Che cosa può spingere le persone a lasciarsi andare a queste pseudo esperienze di gioia? Verrebbe da pensare che dietro a tutto ciò vi possa essere una fede alquanto debole, scarsa assimilazione dei valori spirituali, limitata capacità di apertura e sensibilità verso il prossimo, motivazioni meno autentiche alla base di determinate scelte di vita. Ci si chiede anche, in certi casi, se non si voglia ostentare una gioia esteriore per ‘invogliare’ qualche giovane a seguire la via della consacrazione, offrendo un’immagine comunque possibile ed allettante.
Una persona consacrata può certamente dichiarare: “io mi sento una persona veramente contenta, sono veramente felice della mia vocazione”, offrendo in tal modo una straordinaria ed efficace testimonianza della bellezza di una vita consacrata, a patto però che queste parole le escano dal cuore e riflettano in modo autentico la verità che ella vive. Se non fosse così, ci si troverebbe di fronte ad una gioia ‘dichiarata’ più che ‘vissuta’. Significativo a questo riguardo è la testimonianza offerta da s. Domenico, secondo quanto riferisce il suo biografo: «V’era in lui un’ammirabile inalterabilità di carattere, che si turbava solo per solidarietà con il dolore altrui. E poiché il cuore gioioso rende sereno il volto, tradiva la placida compostezza dell’uomo interiore con la bontà esterna e la giovialità dell’aspetto».

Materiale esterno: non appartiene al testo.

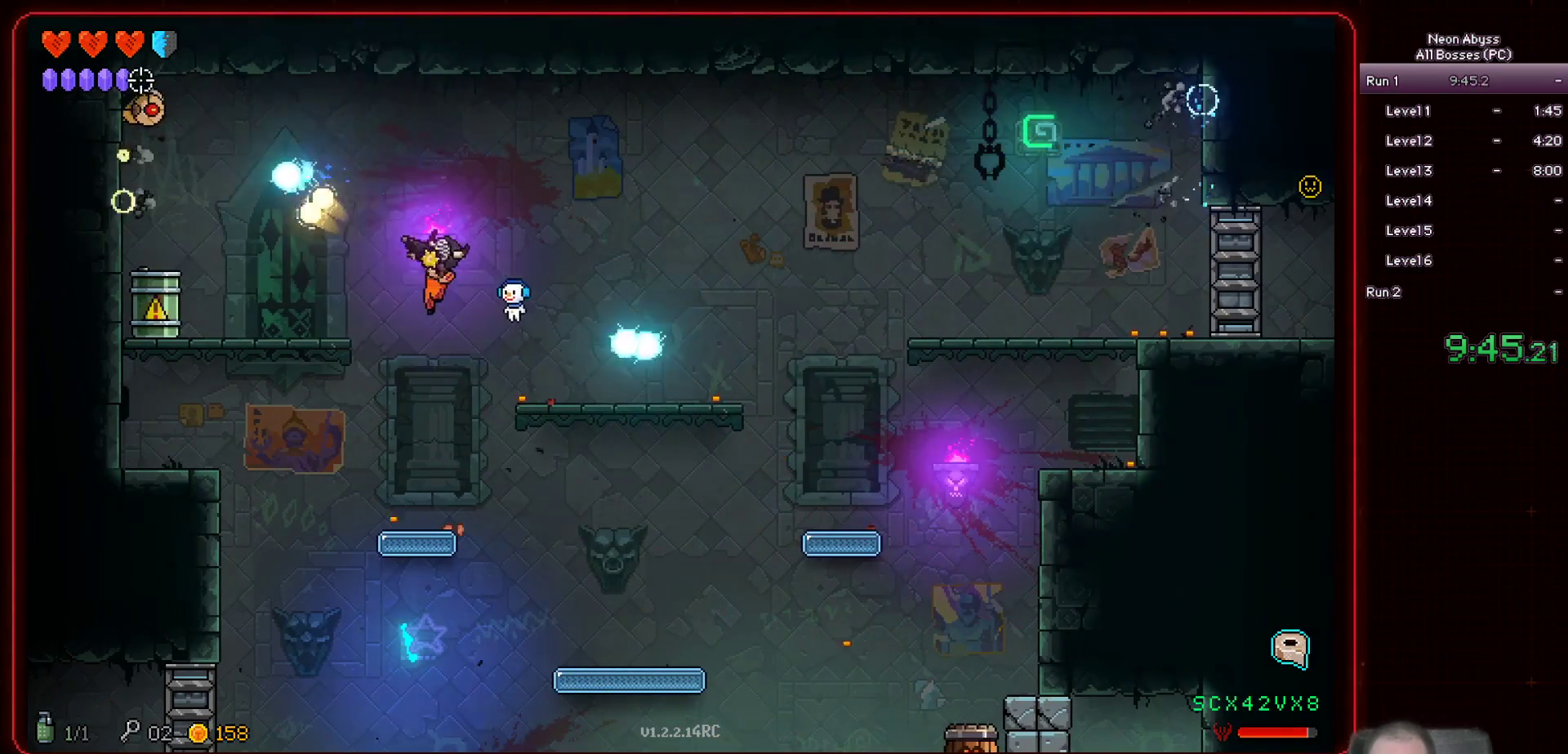
{"keys": [], "mouse": ["left"], "events": [[33, "space", "up"], [166, "a", "up"], [267, "d", "down"], [400, "d", "up"]]}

Si deve riconoscere che per quanto riguarda la possibilità di vivere la gioia e la modalità di esprimerla nella nostra vita qualcosa non dipende da noi e qualcosa (molto) dipende da noi. Provo ad esplicitare questa affermazione.
Prime esperienze di vita e condizionamenti vari
Bisogna essere realisti e non dimenticare che il patrimonio ereditario e le prime esperienze di vita negli anni della nostra infanzia possono condizionare anche in modo molto incisivo la possibilità di amare la vita e sperimentare la gioia di esistere. «Più di tutto fa la nascita» (Hölderlin): certe persone possono, ad esempio, aver ereditato una natura malinconica che le accompagnerà sempre. La vita è un po’ come la si comincia, tenendo presente che all’inizio non c’è alcuna scelta da parte dell’essere umano, ma semplicemente si accoglie. La libertà non sta all’inizio della vita, ma è conseguenza e frutto della vita a mano a mano che essa si evolve e si sviluppa. Fondamentali rimarranno sempre per una persona le prime esperienze relazionali vissute nell’ambito della famiglia. Afferma Castellazzi: «Le radici della vera felicità hanno una base interiore, prima ancora che esterna. Secondo l’ottica psicoanalitica poggiano sulla introiezione di una buona relazione iniziale con la madre e, più in generale, con l’ambiente familiare». Per una buona “partenza” nella vita, è necessario che al bambino che si affaccia sulla scena di questo mondo si vada incontro in modo da metacomunicargli un messaggio fondamentale e decisivo per la sua felicità futura: “è una bella cosa che tu ci sia”. Gioia e amore saranno sempre legati tra loro nella vita.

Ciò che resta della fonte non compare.